A história dos jogos esportivos no Colégio Anchieta (Julho/2023)

Os Jesuítas se instalaram em Nova Friburgo em 1886, atendendo a uma solicitação das elites da região serrana fluminense, em sua maioria agricultores e capitalistas da commodity do café. Em meados do século XIX, dois internatos de conceituados pedagogos como John Henry Freese e o Barão de Tauphoeus haviam se estabelecido nesta cidade serrana, mas encerraram suas atividades deixando um vazio na educação dos filhos das elites locais. A Companhia de Jesus alugou inicialmente o prédio onde funcionara um dos colégios, conhecido como château, dando ao educandário o nome de Colégio Anchieta, com regime de internato para meninos a partir de 7 anos. Internar para educar.
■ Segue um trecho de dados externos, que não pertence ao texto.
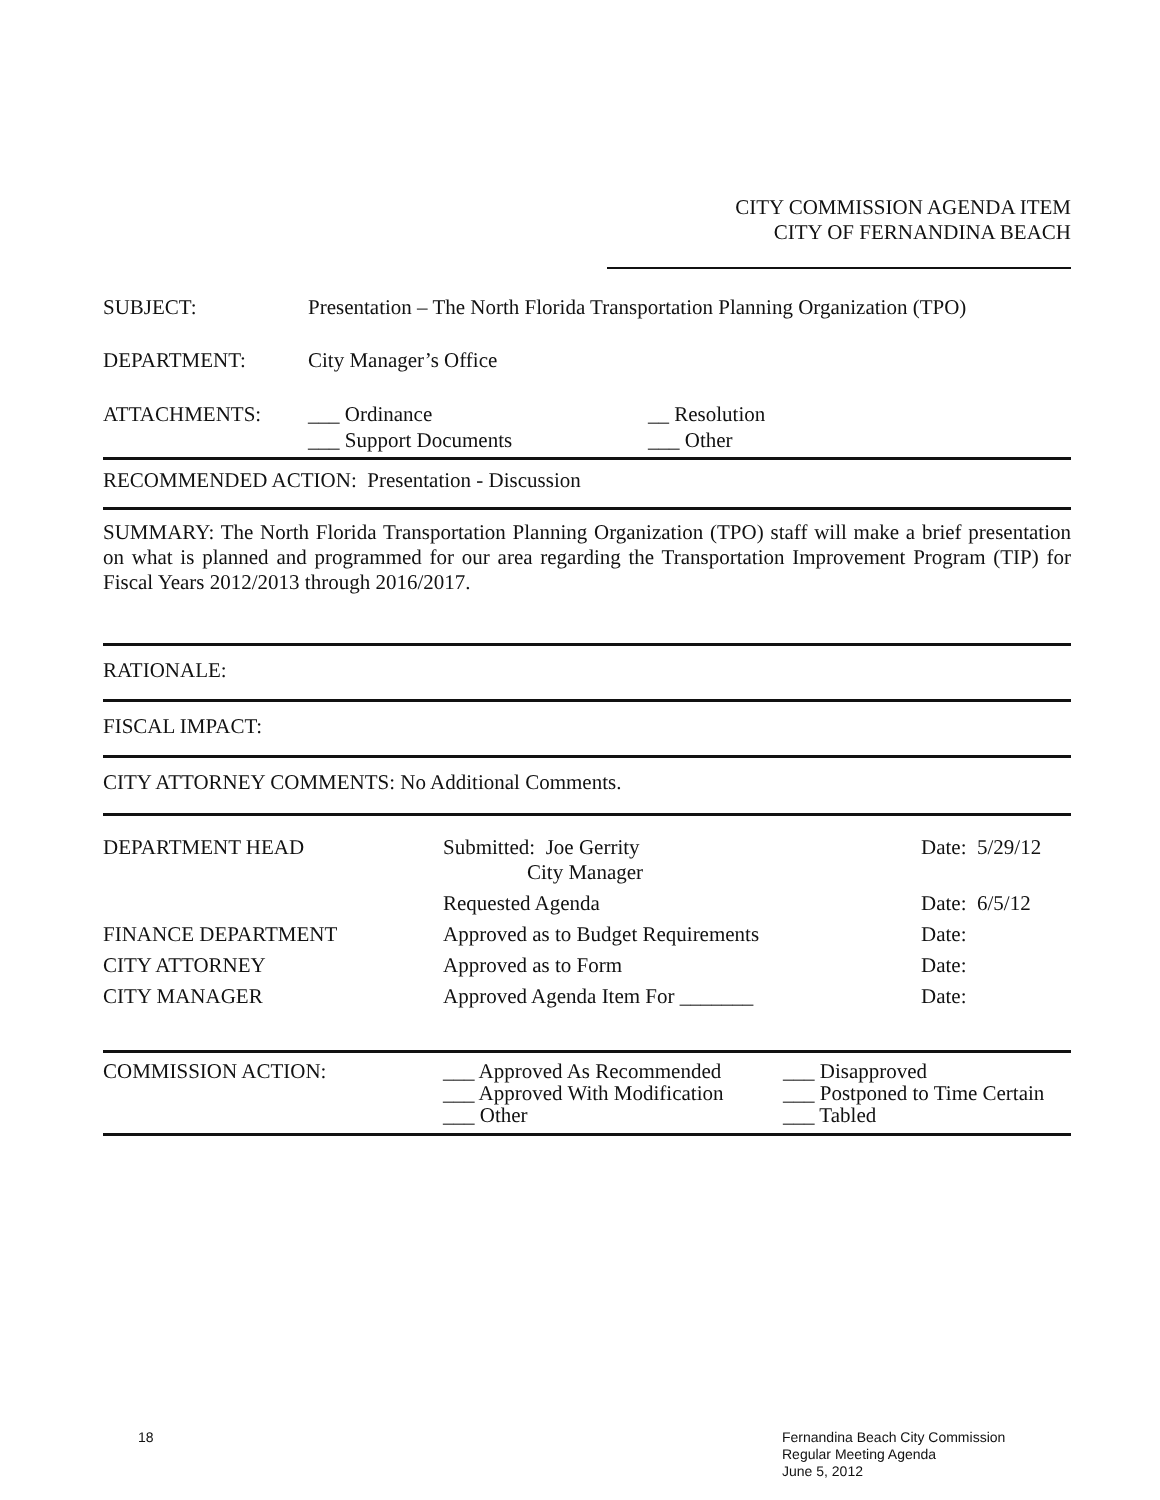CITY COMMISSION AGENDA ITEM
CITY OF FERNANDINA BEACH
SUBJECT: Presentation – The North Florida Transportation Planning Organization (TPO)
DEPARTMENT: City Manager’s Office
ATTACHMENTS: ___ Ordinance
___ Support Documents
__ Resolution
___ Other
RECOMMENDED ACTION: Presentation - Discussion
SUMMARY: The North Florida Transportation Planning Organization (TPO) staff will make a brief presentation on what is planned and programmed for our area regarding the Transportation Improvement Program (TIP) for Fiscal Years 2012/2013 through 2016/2017.
RATIONALE:
FISCAL IMPACT:
CITY ATTORNEY COMMENTS: No Additional Comments.
| DEPARTMENT HEAD | Submitted: Joe Gerrity City Manager | Date: 5/29/12 |
| | Requested Agenda | Date: 6/5/12 |
| FINANCE DEPARTMENT | Approved as to Budget Requirements | Date: |
| CITY ATTORNEY | Approved as to Form | Date: |
| CITY MANAGER | Approved Agenda Item For _______ | Date: |
| COMMISSION ACTION: | ___ Approved As Recommended ___ Approved With Modification ___ Other | ___ Disapproved ___ Postponed to Time Certain ___ Tabled |
18
Fernandina Beach City Commission
Regular Meeting Agenda
June 5, 2012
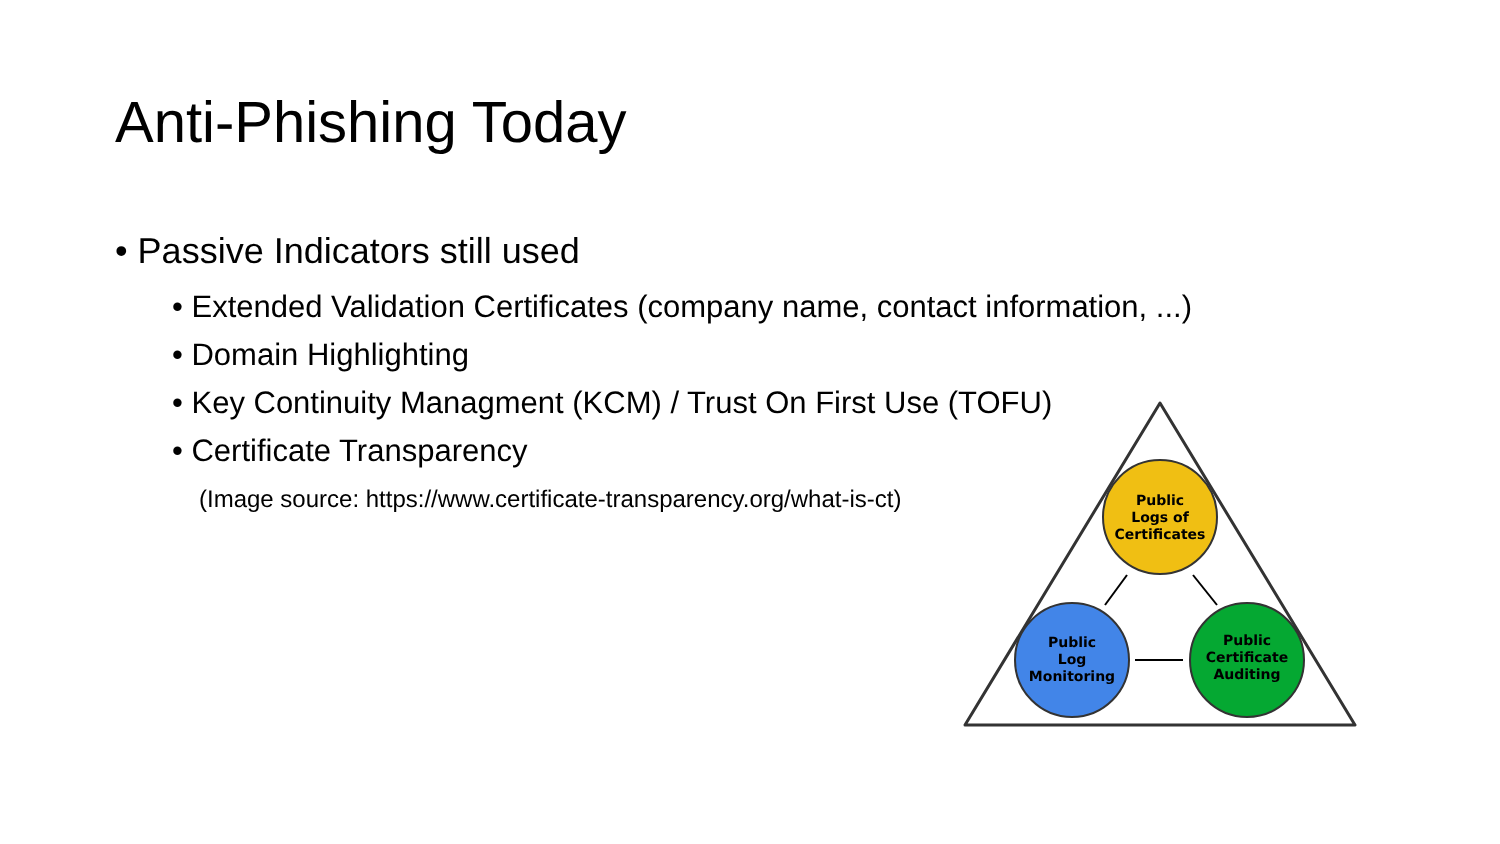Anti-Phishing Today
• Passive Indicators still used
• Extended Validation Certificates (company name, contact information, ...)
• Domain Highlighting
• Key Continuity Managment (KCM) / Trust On First Use (TOFU)
• Certificate Transparency
(Image source: https://www.certificate-transparency.org/what-is-ct)
Public
Logs of
Certificates
Public
Log
Monitoring
Public
Certificate
Auditing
A ideia de encerrar a juventude escolar em colégios-internatos, sob disciplina de caserna era uma prática pedagógica para obter melhor aproveitamento dos estudos. O Anchieta recebia internos não somente da região serrana fluminense, mas de todo o país, e alguns meninos de Estados distantes ficavam anos sem retornar ao seu lar passando as férias no colégio. Como além das aulas os estudantes permaneciam longas horas na sala de estudos, os padres Jesuítas se preocupavam em promover muitas horas de exercícios físicos e jogos recreativos, amenizando a austeridade dos estudos e restituindo-lhes a energia. No Anchieta, havia três recreios durante o dia.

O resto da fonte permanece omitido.